MATERIALS PROVIDED:
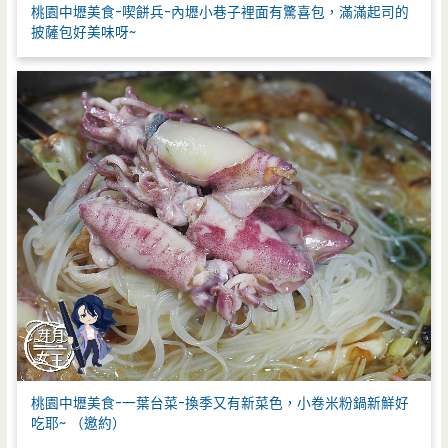
桃園中壢美食-喫餅兵-內壢小巷子裡面有驚喜包，滿滿起司的
披薩包好美味呀~
桃園中壢美食-一葉台菜-換季又有新菜色，小卷米粉鍋新鮮好
吃耶~ （邀約）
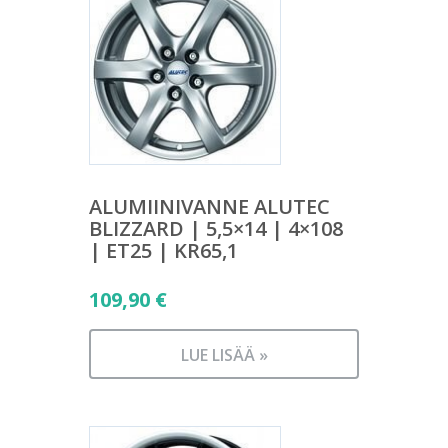
ALUMIINIVANNE ALUTEC
BLIZZARD | 5,5×14 | 4×108
| ET25 | KR65,1
109,90
€
LUE LISÄÄ »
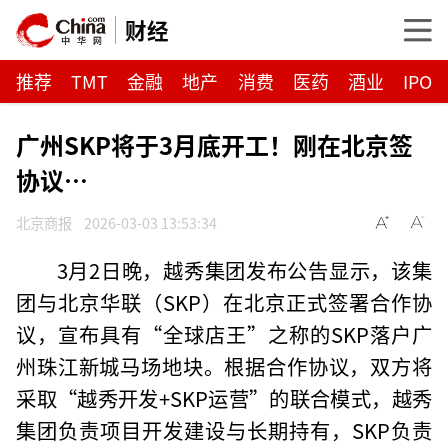
财经
推荐
TMT
金融
地产
消费
医药
酒业
IPO
广州SKP将于3月底开工！刚在北京签
协议…
北京商报
2026-03-03 13:53:34
3月2日晚，越秀集团发布公告显示，该集
团与北京华联（SKP）在北京正式签署合作协
议，宣布具有“全球店王”之称的SKP落户广
州珠江新城马场地块。根据合作协议，双方将
采取“越秀开发+SKP运营”的联合模式，越秀
集团负责项目开发建设与长期持有，SKP负责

WORK ORDER: Please copy out each line in the entries that mentions the string "桃園中壢美食".

EXERCISE OUTPUT:
桃園中壢美食-喫餅兵-內壢小巷子裡面有驚喜包，滿滿起司的
桃園中壢美食-一葉台菜-換季又有新菜色，小卷米粉鍋新鮮好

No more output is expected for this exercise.